Non ci sarebbe invece un’emergenza di posti letto in terapia intensiva in Emilia-Romagna, secondo quanto riferito dal governatore Stefano Bonaccini che si è detto pronto ad aiutare gli ospedali in difficoltà nelle altre regioni. Ma ad allarmare è anche l’impatto economico che il coronavirus avrà sull’economia italiana: sia per le restrizioni previste dai decreti che per le misure di contenimento dell’epidemia adottate all’estero che penalizzeranno l’export e il turismo del nostro Paese. “Abbiamo bisogno di misure straordinarie, bisogna essere tempestivi ed efficaci”, ha detto l’assessore al Bilancio della Lombardia Davide Carlo Caparini, definendo “insufficienti” le misure prese dal governo.

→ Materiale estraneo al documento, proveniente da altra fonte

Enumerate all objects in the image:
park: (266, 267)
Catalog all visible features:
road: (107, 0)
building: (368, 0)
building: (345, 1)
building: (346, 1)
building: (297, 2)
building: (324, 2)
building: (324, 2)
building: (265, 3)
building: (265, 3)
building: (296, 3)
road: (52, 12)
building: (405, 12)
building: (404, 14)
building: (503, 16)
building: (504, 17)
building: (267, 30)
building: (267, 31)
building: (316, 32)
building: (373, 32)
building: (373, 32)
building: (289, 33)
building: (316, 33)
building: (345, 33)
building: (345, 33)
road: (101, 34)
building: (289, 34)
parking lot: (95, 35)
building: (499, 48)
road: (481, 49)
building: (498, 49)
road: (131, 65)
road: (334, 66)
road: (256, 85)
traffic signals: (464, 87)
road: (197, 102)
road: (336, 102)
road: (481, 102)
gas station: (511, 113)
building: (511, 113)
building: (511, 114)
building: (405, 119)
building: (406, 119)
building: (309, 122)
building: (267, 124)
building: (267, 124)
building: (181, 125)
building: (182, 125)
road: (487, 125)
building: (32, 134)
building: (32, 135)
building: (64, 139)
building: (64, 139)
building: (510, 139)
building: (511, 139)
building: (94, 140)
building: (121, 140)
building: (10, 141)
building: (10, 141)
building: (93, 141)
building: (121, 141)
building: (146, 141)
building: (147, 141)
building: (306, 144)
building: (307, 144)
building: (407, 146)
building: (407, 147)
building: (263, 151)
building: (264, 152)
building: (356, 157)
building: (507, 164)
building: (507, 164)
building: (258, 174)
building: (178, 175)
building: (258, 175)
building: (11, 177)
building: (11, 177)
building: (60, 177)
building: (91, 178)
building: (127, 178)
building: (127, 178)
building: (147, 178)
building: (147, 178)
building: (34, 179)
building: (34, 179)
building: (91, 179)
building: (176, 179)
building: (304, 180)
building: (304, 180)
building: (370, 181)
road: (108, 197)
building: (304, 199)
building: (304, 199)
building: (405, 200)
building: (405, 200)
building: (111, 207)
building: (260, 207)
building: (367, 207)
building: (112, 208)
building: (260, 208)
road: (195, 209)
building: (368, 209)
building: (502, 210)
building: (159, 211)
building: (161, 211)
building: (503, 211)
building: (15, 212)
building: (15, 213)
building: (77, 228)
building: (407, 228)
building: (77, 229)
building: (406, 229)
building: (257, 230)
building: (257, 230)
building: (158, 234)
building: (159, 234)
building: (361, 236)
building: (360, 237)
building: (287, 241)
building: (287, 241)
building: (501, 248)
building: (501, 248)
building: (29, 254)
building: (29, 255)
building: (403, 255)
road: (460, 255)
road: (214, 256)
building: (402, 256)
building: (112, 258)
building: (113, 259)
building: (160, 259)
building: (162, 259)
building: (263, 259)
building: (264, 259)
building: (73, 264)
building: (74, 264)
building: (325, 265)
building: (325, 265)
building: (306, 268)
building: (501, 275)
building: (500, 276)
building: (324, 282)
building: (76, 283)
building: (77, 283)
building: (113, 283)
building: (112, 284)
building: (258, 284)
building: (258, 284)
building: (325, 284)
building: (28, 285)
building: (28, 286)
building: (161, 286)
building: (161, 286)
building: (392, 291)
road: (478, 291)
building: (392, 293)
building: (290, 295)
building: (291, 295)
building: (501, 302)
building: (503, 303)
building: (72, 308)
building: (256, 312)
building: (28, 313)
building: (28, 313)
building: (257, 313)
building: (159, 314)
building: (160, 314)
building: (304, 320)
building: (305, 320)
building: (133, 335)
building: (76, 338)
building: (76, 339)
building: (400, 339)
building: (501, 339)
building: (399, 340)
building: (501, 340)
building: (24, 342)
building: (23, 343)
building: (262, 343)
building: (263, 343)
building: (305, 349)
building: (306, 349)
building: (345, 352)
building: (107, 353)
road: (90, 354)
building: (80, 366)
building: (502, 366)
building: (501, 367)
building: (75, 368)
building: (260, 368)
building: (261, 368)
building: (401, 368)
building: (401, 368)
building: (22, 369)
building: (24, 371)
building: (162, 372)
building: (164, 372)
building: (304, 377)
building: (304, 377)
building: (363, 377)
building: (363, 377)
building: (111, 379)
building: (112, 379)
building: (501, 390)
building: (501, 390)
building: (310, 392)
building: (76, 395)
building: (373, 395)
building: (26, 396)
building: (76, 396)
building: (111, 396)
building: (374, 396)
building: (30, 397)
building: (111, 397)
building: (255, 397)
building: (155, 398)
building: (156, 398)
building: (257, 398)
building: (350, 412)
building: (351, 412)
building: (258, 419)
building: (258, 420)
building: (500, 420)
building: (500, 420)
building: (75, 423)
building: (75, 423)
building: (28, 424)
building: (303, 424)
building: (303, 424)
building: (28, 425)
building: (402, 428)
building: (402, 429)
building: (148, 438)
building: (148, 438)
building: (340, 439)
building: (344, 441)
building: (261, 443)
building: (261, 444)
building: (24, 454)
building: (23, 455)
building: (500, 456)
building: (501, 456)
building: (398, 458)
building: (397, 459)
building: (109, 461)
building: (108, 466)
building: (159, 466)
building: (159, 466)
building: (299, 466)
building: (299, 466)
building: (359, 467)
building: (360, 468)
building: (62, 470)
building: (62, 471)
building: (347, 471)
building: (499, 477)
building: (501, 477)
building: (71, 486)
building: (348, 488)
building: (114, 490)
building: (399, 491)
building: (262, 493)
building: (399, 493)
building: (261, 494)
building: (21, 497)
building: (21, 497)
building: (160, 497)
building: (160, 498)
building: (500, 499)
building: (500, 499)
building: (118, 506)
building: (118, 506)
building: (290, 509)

Capitolo chiusura delle scuole: il problema è stato affronta ieri dal premier Conte nel vertice alla Protezione civile. Continua lo scontro con la Regione Marche e il governatore Luca Ceriscioli che però si arrende: da domani scuole aperte. Il premier invita alla calma: “Il Comitato tecnico scientifico è al lavoro, per le tre regioni interessate adotteremo misure di prudenza che si distingueranno dalle altre”. Il punto è se prolungare ulteriormente la chiusura delle scuole di Lombardia, Emilia Romagna e Veneto: di sicuro i cancelli non si apriranno (almeno) per un’altra settimana, mentre in Liguria le lezioni saranno regolari da domani, tranne a Savona che, come il Piemonte, farà suonare le campanelle solo mercoledì. Decisioni che incontrano il parere favorevole della Federazione medici pediatri. La strada per la normalizzazione, però, è ancora lunga come spiega Silvio Brusaferro, presidente dell’Istituto superiore della sanità: “L’effetto delle misure che sono state adottate la scorsa settimana non si potrà vedere prima di 8-10 giorni, perchè ci vogliono circa 14 giorni per capire l’effetto nel tempo esattamente dato dal tetto di incubazione. Quindi i casi che noi oggi segnaliamo sono casi che molto verosimilmente, nella stragrande maggioranza, hanno contratto l’infezione prima che adottassimo queste misure”.